More hopefully, the historical relationships between GDP and employment loss could be dampened by smart policy, particularly policy that encouraged employers to engage in “labor hoarding” during the economic shutdown—keeping workers on payroll even at zero hours until the economy restarts. In recent decades, U.S. firms have been extremely disinterested in hoarding labor over recessions, instead jettisoning workers at the first sign of distress. This has been one manifestation of typical workers’ lack of labor market leverage in this time. But the recently passed CARES Act includes provisions that could encourage this labor hoarding. For one, firms can reduce hours—sometimes all the way to zero (furlough) and workers can have their wages recouped through UI benefits. Additionally, the $350 billion set aside for small business aid provides a powerful incentive for firms to maintain payroll throughout the crisis—if they do, generous loan terms become even more generous and are completely forgiven. The more firms hoard labor during the economic shutdown, the easier it will be to organize a rapid ramp-up of production once the social distancing measures ease. We should certainly hope these measures work and job losses are less than what the GDP forecasts might imply.

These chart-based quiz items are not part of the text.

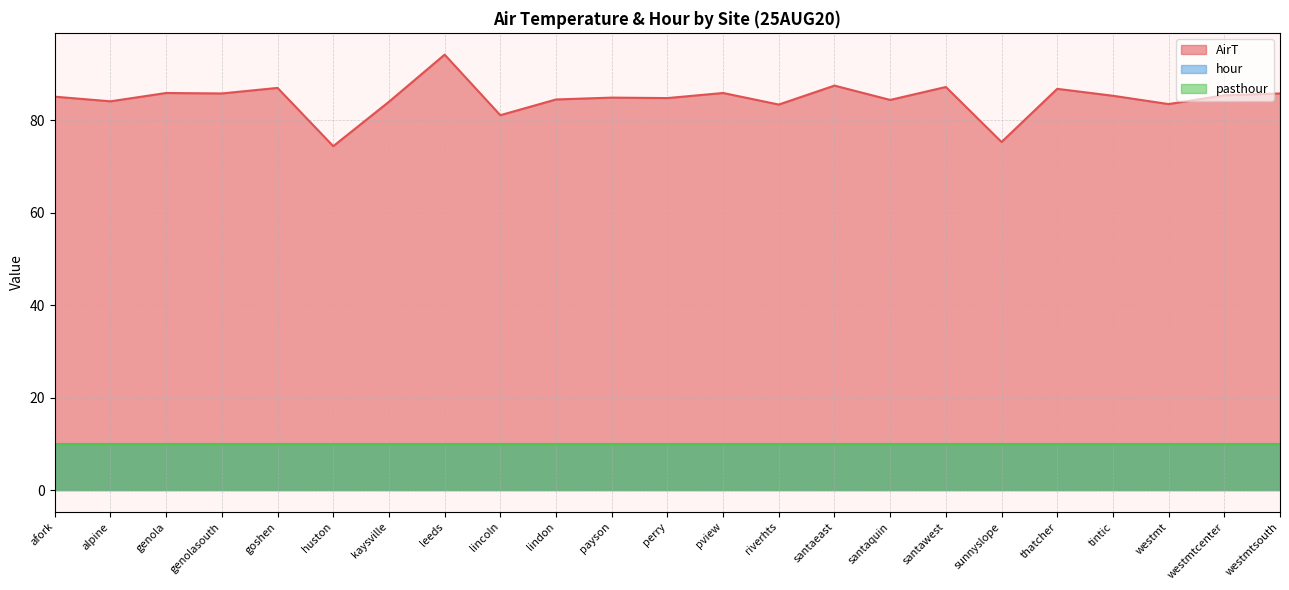

Which has a higher value, lincoln or tintic?

tintic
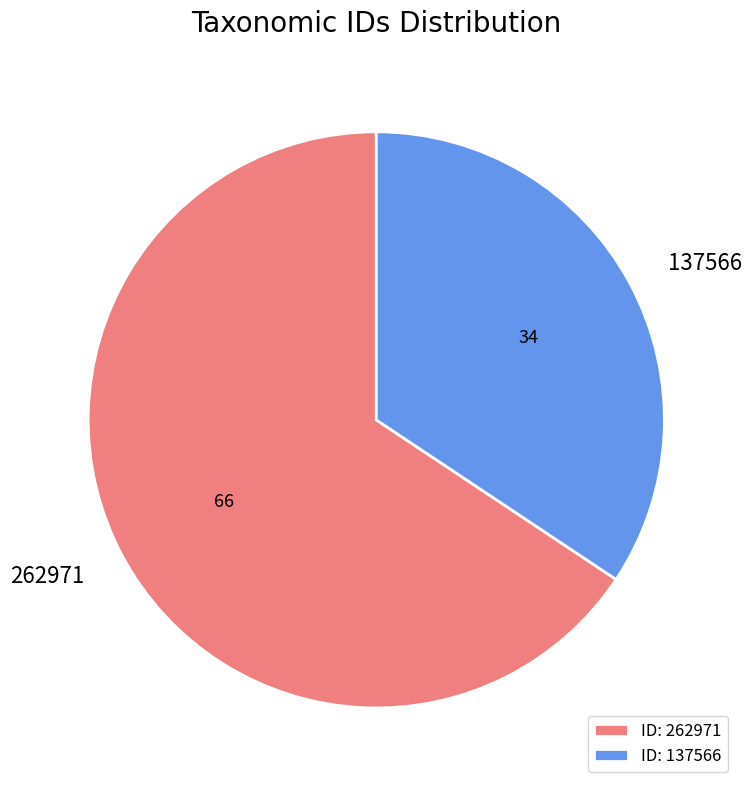

The 262971 slice represents 66% of the pie. True or false?

True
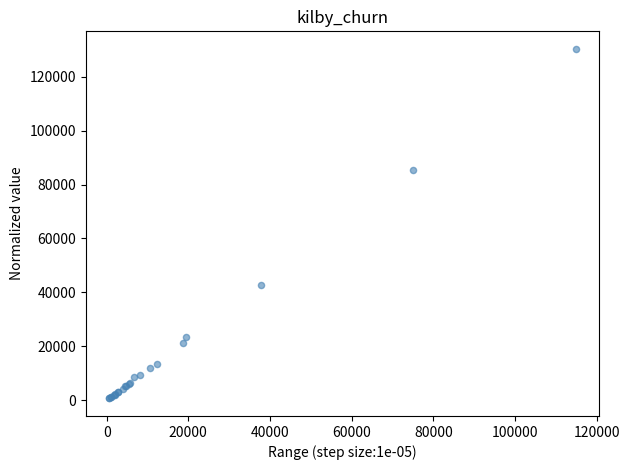

What Y value in the scatter plot is closest to 65479?

85550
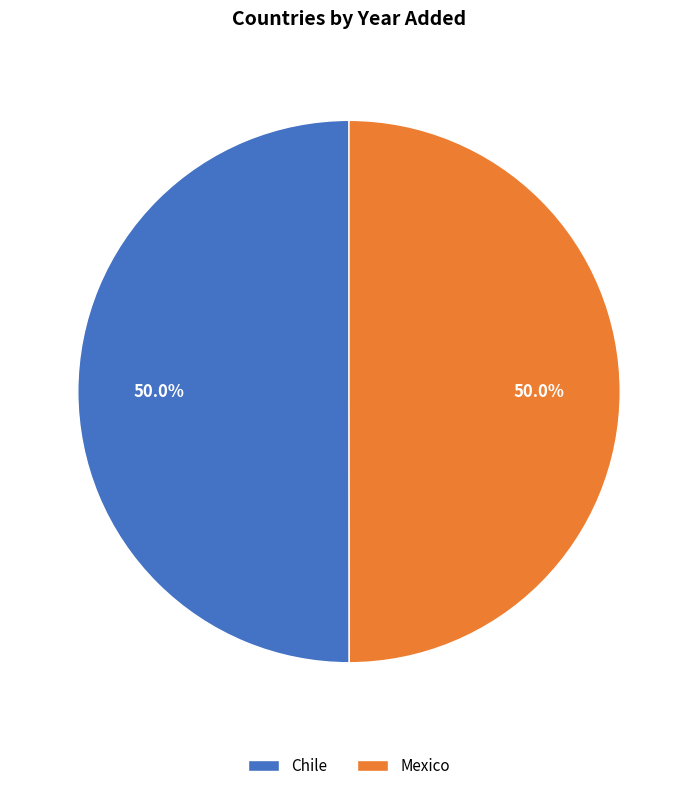

What is the ratio of the value at Chile to the value at Mexico?

1.0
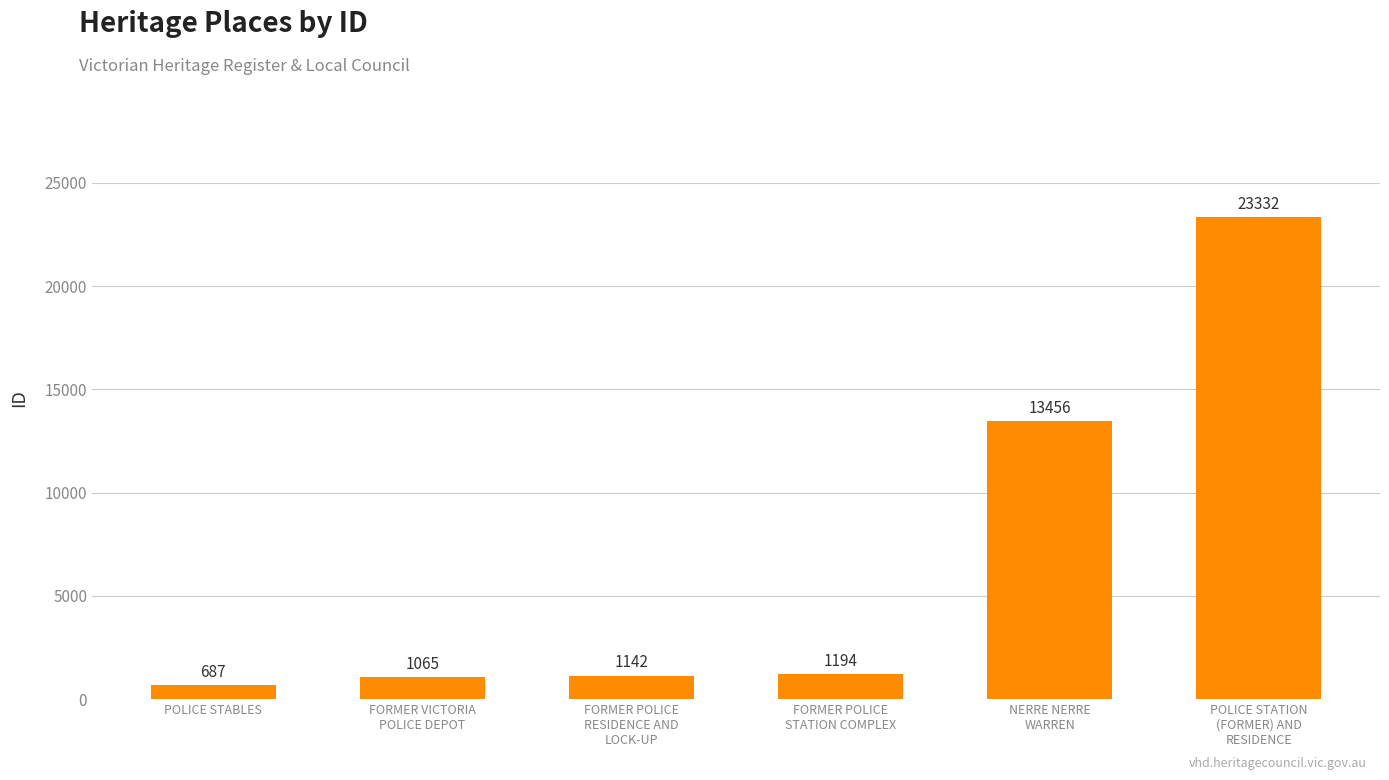

Approximately how many times larger is the value at FORMER POLICE
STATION COMPLEX compared to NERRE NERRE
WARREN?

0.1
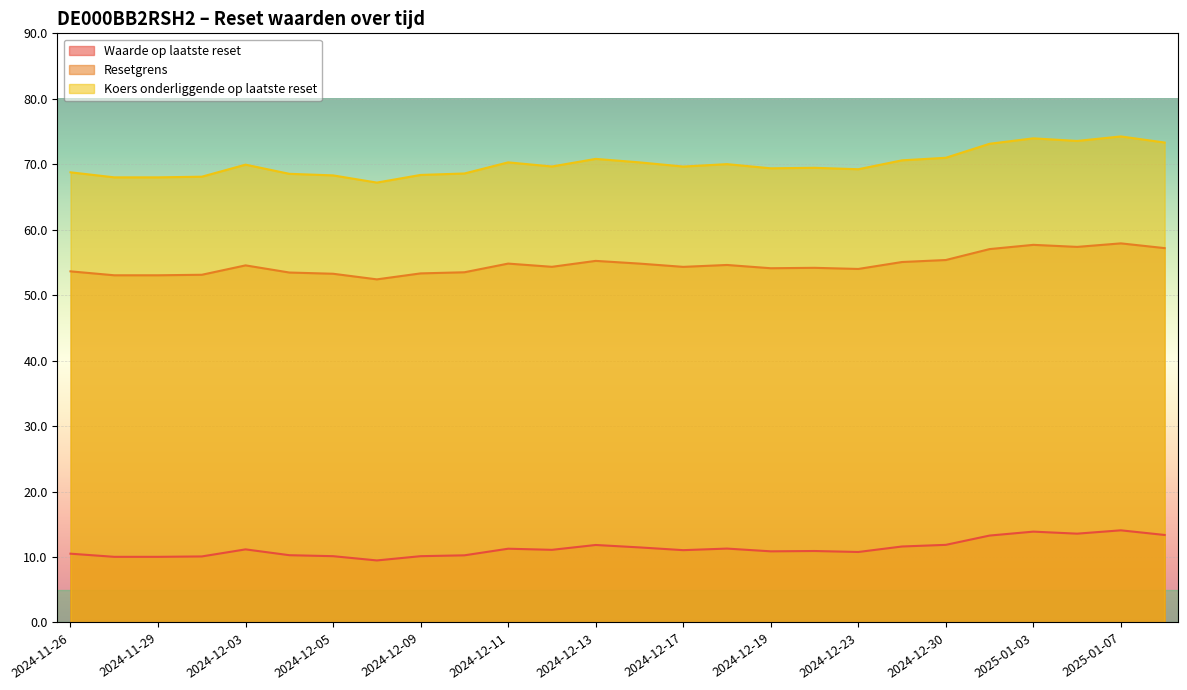

Which series has the largest range (max minus min)?

Koers onderliggende op laatste reset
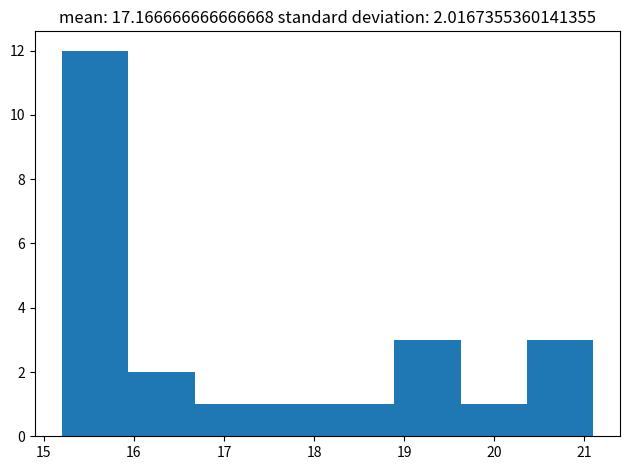

Over which range of the x-axis is the bar tallest?

15.2 to 15.9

The Goldman Sachs forecasts are consistent with substantial labor hoarding. They see unemployment reaching nearly 15% soon after June—a level consistent with job losses of at least 18 million workers, all else equal. Yet they forecast payroll employment to fall by only 5 million workers in the second quarter of this year. The only way these numbers really hang together is if many workers are on temporary layoff or furlough (and hence are counted as unemployed in household surveys where workers are asked their status) yet still appear on the payroll of firms (which are the surveyed unit for calculating total employment in the United States).